The current proxy season may feel a little like déjà vu to corporate boards; several key issues from 2006 continue to weigh heavily on their minds this year. According to Institutional Shareholder Services (ISS), which is tracking almost 450 governance-related shareholder resolutions this season, majority voting in director elections and proxy access, which would allow shareholders meeting specific requirements to nominate corporate directors, remain in the limelight.
The majority voting movement arose in response to the SEC's shareholder access proposal in 2003. Majority voting empowers shareholders to better influence the outcome of director elections. Previously, company-sponsored director nominees could receive less than a majority of votes cast and still be elected if they were unopposed, as is typically the case, explains David Mittelman, of counsel with Reed Smith LLP in San Francisco.
According to ISS, shareholder activists have focused on gaining influence over corporate boards since 2005; the most frequently filed proposals last season and the year before were those requesting that boards provide that director nominees in uncontested elections be elected by "the affirmative vote of the majority of votes cast at an annual meeting of shareholders."
Majority election proposals had received more than 50 percent support by August 2006, nearly triple the proportion in 2005, report Rosanna Landis Weaver, manager with Taft-Hartley Research, and Thaddeus C. Kopinski, staff writer, in an ISS study.
It appears that majority voting will be the most common type of shareholder proposal this year, with more than 100 proposals already, according to Mittelman, who formerly served as legal branch chief of the SEC's division of corporation finance. He also served on that division's shareholder task force.
Some experts think that the SEC gave a significant boost to shareholder proxy access in January, when the agency declined to back Hewlett-Packard Co.'s attempt to block a shareholder resolution. In September 2006, a U.S. appeals court in New York City had failed to support the position of corporations that wanted to disallow shareholder proposals regarding director elections, turning to the SEC for clarification. Corporations wanted the SEC to adopt a rule that would make it tough for shareholders to amend corporate bylaws to facilitate putting shareholder-backed nominees on ballots.

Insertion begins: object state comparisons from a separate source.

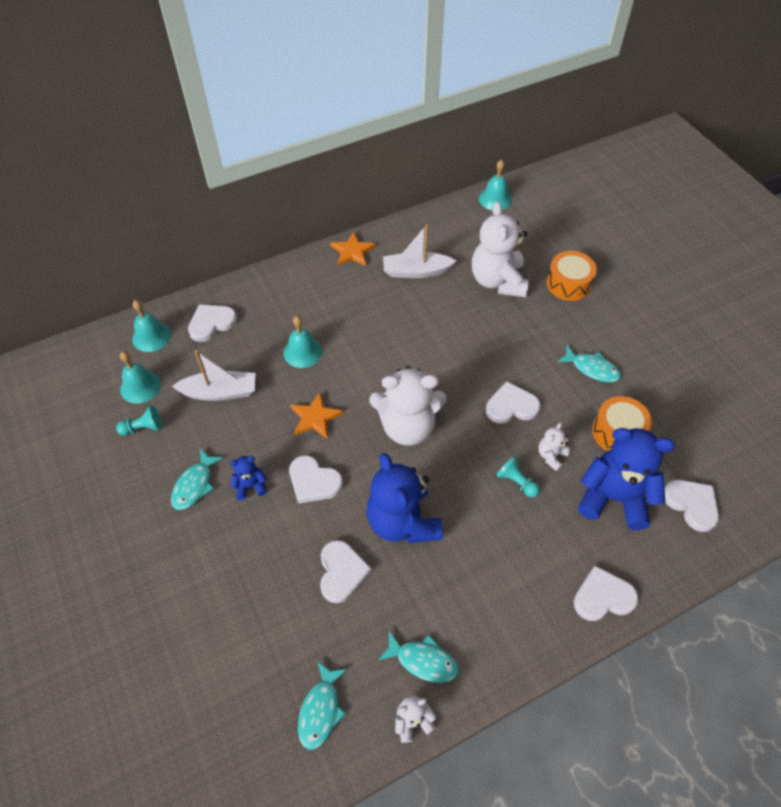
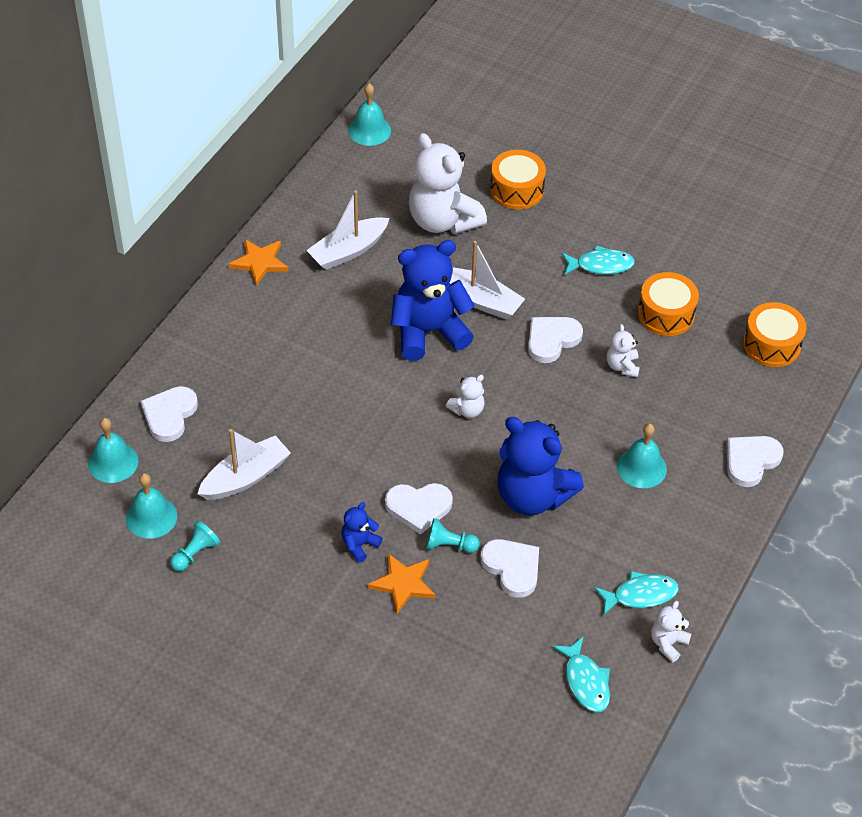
camera: 35 degrees left, 5 degrees down
turquoise fish [171,449,224,510] -> none
turquoise bell [283,316,322,368] -> turquoise bell moved to [617,424,667,488]
orange star [290,392,343,439] -> orange star moved to [368,553,435,614]
white teddy bear [369,366,446,446] -> white teddy bear [446,375,485,418], size x0.45
turquoise pawn [496,456,540,497] -> turquoise pawn moved to [426,518,480,553]
blue teddy bear [578,428,675,530] -> blue teddy bear moved to [391,240,475,361]
white heart [665,480,719,532] -> orange drum [743,302,807,367]
none -> white boat [449,241,525,319]

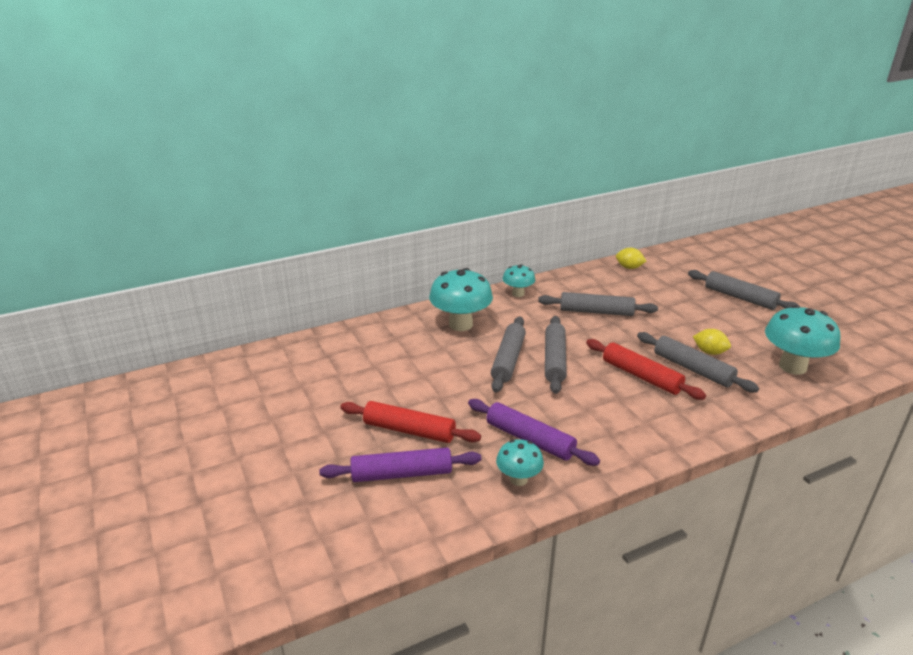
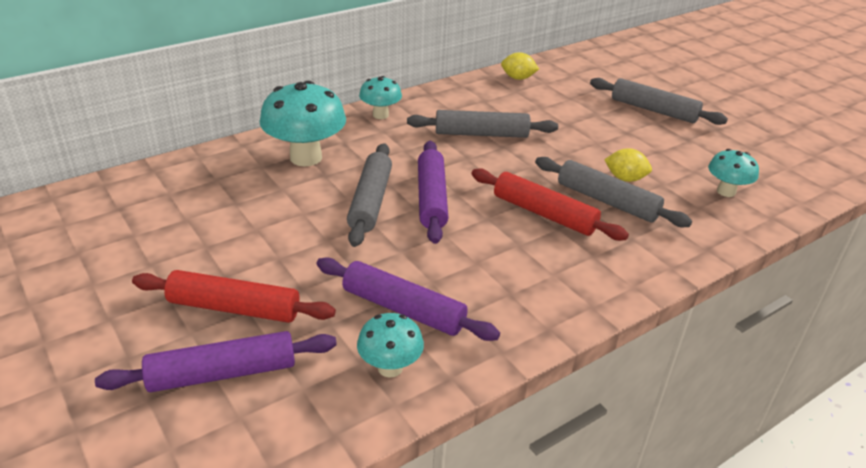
camera: 10 degrees left, 5 degrees up
grey rolling pin [545,316,567,394] -> purple rolling pin [418,141,449,244]
turquoise mushroom [765,305,840,375] -> turquoise mushroom [708,149,759,197], size x0.56

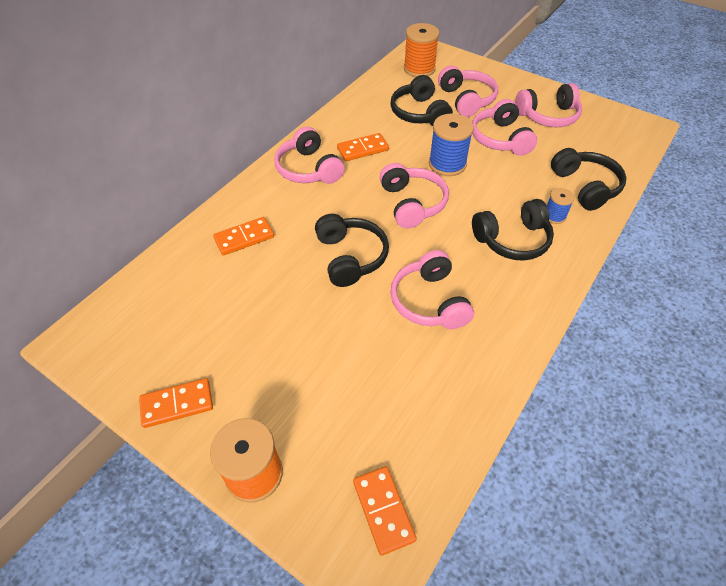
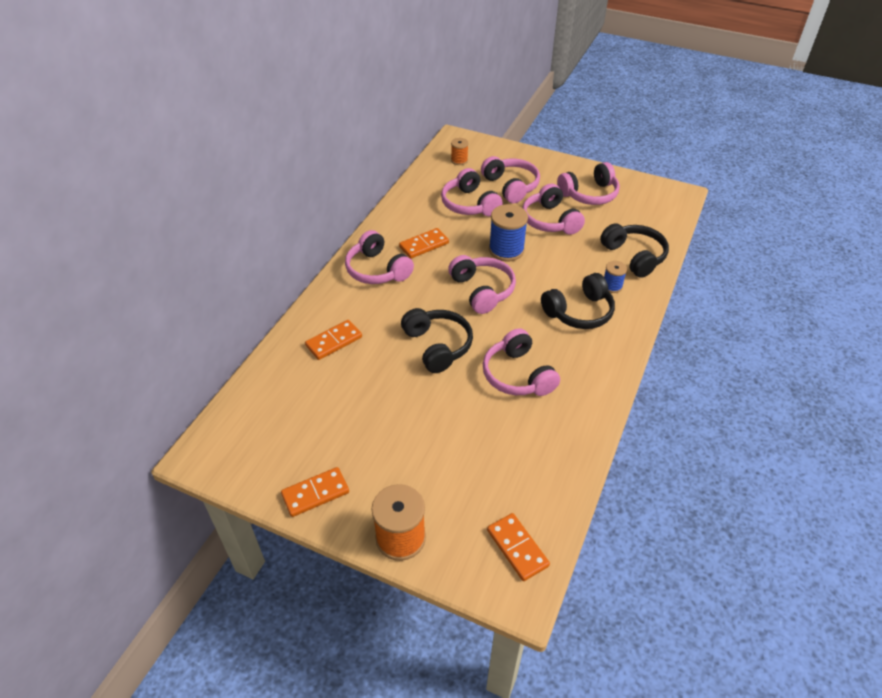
camera: 10 degrees left, 5 degrees down
black headphones [391,75,453,126] -> pink headphones [441,168,503,216]
orange spool [404,23,439,77] -> orange spool [451,138,469,165], size x0.55

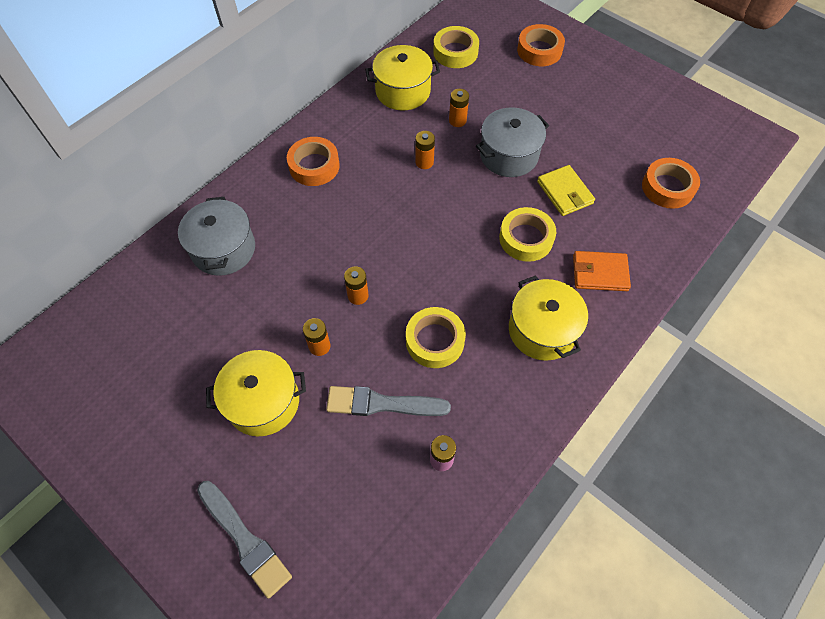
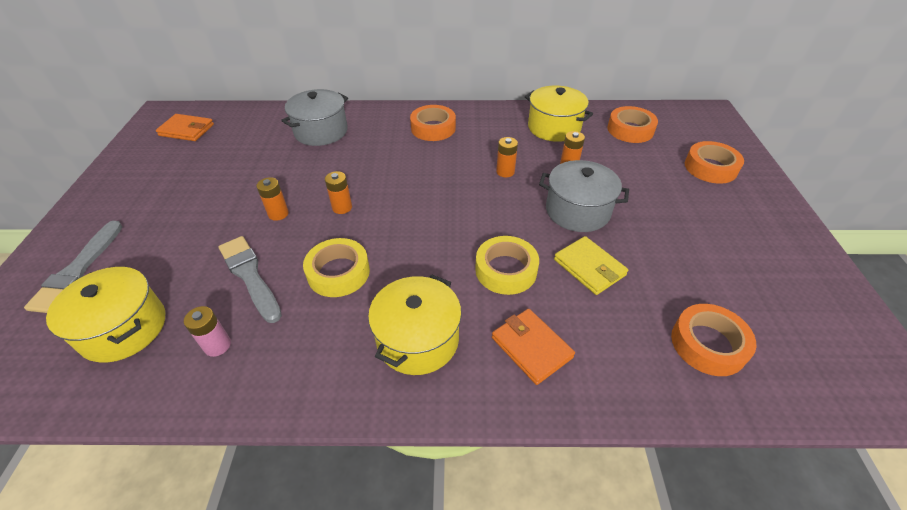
camera: 50 degrees right, 15 degrees down
yellow pot [206,350,306,436] -> yellow pot moved to [46,267,165,363]
yellow tape [433,26,479,68] -> orange tape [607,106,658,143]
yellow wallet [537,165,595,216] -> yellow wallet turned 60 degrees counterclockwise [554,236,628,295]
none -> orange wallet [156,114,214,141]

But the SEC declined to weigh in on the HP situation and said it would not address the broader issue of shareholder access any time soon.
A number of large companies, including AT&T, Humana and Bristol-Myers Squibb, recently instituted or announced plans to adopt majority voting, reports ISS. Will the HP case lead to more corporations following suit? "Many companies and key states have already adopted a majority voting standard," says Mittelman. "If the SEC does not act this year, companies may face many more shareholder access proposals next year."
"The SEC has put both boards and management on notice that they have to be more responsive to shareholder issues," says Raymond P. H. Fishe, professor and distinguished chair in finance at the Robins School of Business, University of Richmond, in Virginia. "I think that many boards are stunned right now, but they will find a way to better communicate with shareholders to help avoid such ballot proposals."